Page extract:
Capital Gains Manual

Example 3: transfer of an asset to a husband and wife partnership

Facts

A and his wife B carry on a business in partnership and hold equal interests in partnership assets.

A transfers an asset which he had acquired two years earlier for £120,000 to the partnership at its current market value of £200,000. The consideration of £200,000 is credited to his capital account.

The asset is included in the balance sheet at its cost to the partnership of £200,000.

Three years later the partnership disposes of the asset for £240,000. The surplus on sale of £40,000 (£240,000 - £200,000) is credited to the partners’ capital accounts in accordance with their interests in partnership assets:

A £40,000 x 50% = £20,000
   
B £40,000 x 50% = £20,000

Disposal on transfer of asset

The transfer of the asset to the partnership is an occasion of a disposal of a 50% interest in the asset by A. However, as the partners are husband and wife TCGA92/S58 applies so that the disposal of a 50% interest in the asset by A to B is treated as having been made for a consideration that would secure neither a gain nor a loss.

Task to complete:
Please answer these questions from the capital gains example above.
(a) What did A originally pay for the asset?
(b) How large was the surplus when the partnership sold the asset?
(c) Which provision applies because the partners are husband and wife?

Data extracts:
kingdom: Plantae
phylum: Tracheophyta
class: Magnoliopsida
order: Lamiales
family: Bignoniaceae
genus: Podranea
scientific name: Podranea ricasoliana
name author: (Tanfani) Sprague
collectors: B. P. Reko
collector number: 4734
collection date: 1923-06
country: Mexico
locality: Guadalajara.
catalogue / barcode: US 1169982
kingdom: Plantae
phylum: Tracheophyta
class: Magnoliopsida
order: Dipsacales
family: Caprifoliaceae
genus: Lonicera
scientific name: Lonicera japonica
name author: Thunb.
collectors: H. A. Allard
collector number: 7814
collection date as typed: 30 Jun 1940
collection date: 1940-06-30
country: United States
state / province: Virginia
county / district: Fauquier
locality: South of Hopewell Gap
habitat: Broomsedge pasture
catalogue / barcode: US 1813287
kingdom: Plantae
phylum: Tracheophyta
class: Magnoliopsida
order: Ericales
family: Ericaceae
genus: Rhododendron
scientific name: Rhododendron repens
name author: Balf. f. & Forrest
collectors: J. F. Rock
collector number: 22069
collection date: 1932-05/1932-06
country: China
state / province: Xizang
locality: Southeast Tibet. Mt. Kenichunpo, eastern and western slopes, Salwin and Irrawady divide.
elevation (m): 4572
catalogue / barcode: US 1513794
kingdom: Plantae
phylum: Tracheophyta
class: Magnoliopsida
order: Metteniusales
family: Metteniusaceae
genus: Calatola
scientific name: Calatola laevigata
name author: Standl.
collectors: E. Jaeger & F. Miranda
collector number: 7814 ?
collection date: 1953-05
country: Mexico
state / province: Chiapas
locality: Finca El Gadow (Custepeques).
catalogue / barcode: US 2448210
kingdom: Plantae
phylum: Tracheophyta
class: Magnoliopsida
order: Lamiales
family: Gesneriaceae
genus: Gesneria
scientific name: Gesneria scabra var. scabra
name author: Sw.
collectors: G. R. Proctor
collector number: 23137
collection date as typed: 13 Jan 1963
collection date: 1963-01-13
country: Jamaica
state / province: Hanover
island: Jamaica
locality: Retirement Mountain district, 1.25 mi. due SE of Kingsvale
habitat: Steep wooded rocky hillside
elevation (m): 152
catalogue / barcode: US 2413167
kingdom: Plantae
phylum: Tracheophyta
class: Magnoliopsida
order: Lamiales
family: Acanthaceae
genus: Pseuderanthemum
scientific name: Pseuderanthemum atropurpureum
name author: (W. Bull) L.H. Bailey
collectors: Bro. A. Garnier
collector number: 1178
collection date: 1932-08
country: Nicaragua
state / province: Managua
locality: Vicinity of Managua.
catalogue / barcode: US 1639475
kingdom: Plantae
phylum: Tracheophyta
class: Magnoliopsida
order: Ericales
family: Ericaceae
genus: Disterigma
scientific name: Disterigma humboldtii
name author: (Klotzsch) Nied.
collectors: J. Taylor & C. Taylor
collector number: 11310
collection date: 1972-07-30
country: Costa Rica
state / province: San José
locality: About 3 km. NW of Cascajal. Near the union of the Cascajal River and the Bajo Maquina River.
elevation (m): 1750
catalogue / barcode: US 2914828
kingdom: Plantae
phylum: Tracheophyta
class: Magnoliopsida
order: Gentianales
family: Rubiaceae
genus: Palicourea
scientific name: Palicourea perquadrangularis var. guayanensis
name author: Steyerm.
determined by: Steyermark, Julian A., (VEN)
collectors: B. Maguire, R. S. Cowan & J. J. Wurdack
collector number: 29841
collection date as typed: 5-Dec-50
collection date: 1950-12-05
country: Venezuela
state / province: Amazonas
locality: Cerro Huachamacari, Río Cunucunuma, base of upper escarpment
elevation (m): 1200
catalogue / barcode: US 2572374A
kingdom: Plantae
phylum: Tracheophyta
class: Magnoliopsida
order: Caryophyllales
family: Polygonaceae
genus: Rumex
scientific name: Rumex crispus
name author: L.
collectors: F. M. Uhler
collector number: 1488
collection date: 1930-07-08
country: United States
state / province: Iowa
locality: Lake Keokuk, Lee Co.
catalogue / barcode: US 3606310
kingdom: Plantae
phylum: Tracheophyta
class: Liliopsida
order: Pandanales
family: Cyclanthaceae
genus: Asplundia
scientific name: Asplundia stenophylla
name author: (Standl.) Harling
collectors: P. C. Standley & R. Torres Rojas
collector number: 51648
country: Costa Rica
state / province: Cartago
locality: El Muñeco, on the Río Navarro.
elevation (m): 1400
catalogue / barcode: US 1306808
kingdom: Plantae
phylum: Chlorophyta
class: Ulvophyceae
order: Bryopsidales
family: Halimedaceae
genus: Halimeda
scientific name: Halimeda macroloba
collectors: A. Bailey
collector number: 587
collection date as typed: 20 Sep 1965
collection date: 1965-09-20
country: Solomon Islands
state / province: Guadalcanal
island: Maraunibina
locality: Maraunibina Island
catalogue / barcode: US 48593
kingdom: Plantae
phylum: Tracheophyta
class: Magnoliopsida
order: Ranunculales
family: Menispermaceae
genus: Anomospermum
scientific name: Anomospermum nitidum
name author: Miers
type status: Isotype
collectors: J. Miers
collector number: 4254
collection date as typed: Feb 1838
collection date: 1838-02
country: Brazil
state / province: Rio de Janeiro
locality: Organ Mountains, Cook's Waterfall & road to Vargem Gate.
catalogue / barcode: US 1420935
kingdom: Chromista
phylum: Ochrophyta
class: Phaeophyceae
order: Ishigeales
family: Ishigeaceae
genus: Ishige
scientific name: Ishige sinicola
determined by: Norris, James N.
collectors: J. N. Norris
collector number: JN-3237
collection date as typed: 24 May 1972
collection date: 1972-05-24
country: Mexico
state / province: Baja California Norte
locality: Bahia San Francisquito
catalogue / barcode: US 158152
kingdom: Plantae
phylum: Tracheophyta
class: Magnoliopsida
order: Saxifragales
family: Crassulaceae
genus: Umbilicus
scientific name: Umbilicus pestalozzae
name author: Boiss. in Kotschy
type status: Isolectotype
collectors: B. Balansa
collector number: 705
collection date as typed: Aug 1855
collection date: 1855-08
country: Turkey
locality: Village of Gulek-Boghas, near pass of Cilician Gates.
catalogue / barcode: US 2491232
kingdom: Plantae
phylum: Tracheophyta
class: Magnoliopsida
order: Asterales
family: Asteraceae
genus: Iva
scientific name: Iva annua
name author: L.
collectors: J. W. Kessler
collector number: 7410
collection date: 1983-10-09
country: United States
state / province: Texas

Your response:
(a) £120,000
(b) £40,000
(c) TCGA92/S58